Proposition $\PageIndex{1}$

If the variables in a term $t$ are among $x_1$, …, $x_n$, and $s_1(x_i) = s_2(x_i)$ for $i = 1$, …, $n$, then $\Value[s_1]{t}{M} = \Value[s_2]{t}{M}$.

Proof.

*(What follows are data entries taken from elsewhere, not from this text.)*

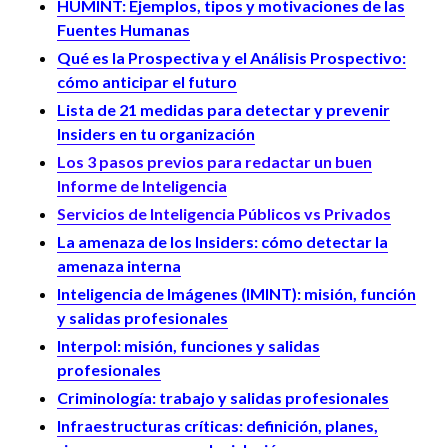
HUMINT: Ejemplos, tipos y motivaciones de las
Fuentes Humanas
Qué es la Prospectiva y el Análisis Prospectivo:
cómo anticipar el futuro
Lista de 21 medidas para detectar y prevenir
Insiders en tu organización
Los 3 pasos previos para redactar un buen
Informe de Inteligencia
Servicios de Inteligencia Públicos vs Privados
La amenaza de los Insiders: cómo detectar la
amenaza interna
Inteligencia de Imágenes (IMINT): misión, función
y salidas profesionales
Interpol: misión, funciones y salidas
profesionales
Criminología: trabajo y salidas profesionales
Infraestructuras críticas: definición, planes,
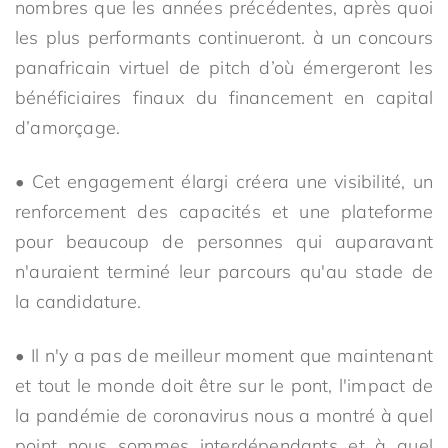
nombres que les années précédentes, après quoi
les plus performants continueront. à un concours
panafricain virtuel de pitch d’où émergeront les
bénéficiaires finaux du financement en capital
d’amorçage.
• Cet engagement élargi créera une visibilité, un
renforcement des capacités et une plateforme
pour beaucoup de personnes qui auparavant
n'auraient terminé leur parcours qu'au stade de
la candidature.
• Il n'y a pas de meilleur moment que maintenant
et tout le monde doit être sur le pont, l'impact de
la pandémie de coronavirus nous a montré à quel
point nous sommes interdépendants et à quel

By induction on the complexity of $t$. For the base case, $t$ can be a constant symbol or one of the variables $x_1$, …, $x_n$. If $t = c$, then $\Value[s_1]{t}{M} = \Assign{c}{M} = \Value[s_2]{t}{M}$. If $t = x_i$, $s_1(x_i) = s_2(x_i)$ by the hypothesis of the proposition, and so $\Value[s_1]{t}{M} = s_1(x_i) = s_2(x_i) = \Value[s_2]{t}{M}$.

For the inductive step, assume that $t = \Atom{f}{t_1, \dots, t_k}$ and that the claim holds for $t_1$, …, $t_k$. Then

\[\begin{aligned}
\Value[s_1]{t}{M}
& = \Value[s_1]{\Atom{f}{t_1, \dots, t_k}}{M} =\\
& = \Assign{f}{M}(\Value[s_1]{t_1}{M}, \dots, \Value[s_1]{t_k}{M})
\end{aligned}\]

For $j = 1, \dots, k$, the variables of $t_j$ are among $x_1, \dots,x_n$. So by induction hypothesis, $\Value[s_1]{t_j}{M} = \Value[s_2]{t_j}{M}$. So,

\[\begin{aligned}
\Value[s_1]{t}{M} & = \Value[s_2]{\Atom{f}{t_1, \dots, t_k}}{M} =\\ & = \Assign{f}{M}(\Value[s_1]{t_1}{M}, \dots, \Value[s_1]{t_k}{M}) =\\ & = \Assign{f}{M}(\Value[s_2]{t_1}{M}, \dots, \Value[s_2]{t_k}{M}) =\\ & = \Value[s_2]{\Atom{f}{t_1, \dots, t_k}}{M} = \Value[s_2]{t}{M}.\end{aligned}\] ◻

Proposition $\PageIndex{2}$

If the free variables in $A$ are among $x_1$, …, $x_n$, and $s_1(x_i) = s_2(x_i)$ for $i = 1$, …, $n$, then $\Sat[,s_1]{M}{A}$ iff $\Sat[,s_2]{M}{A}$.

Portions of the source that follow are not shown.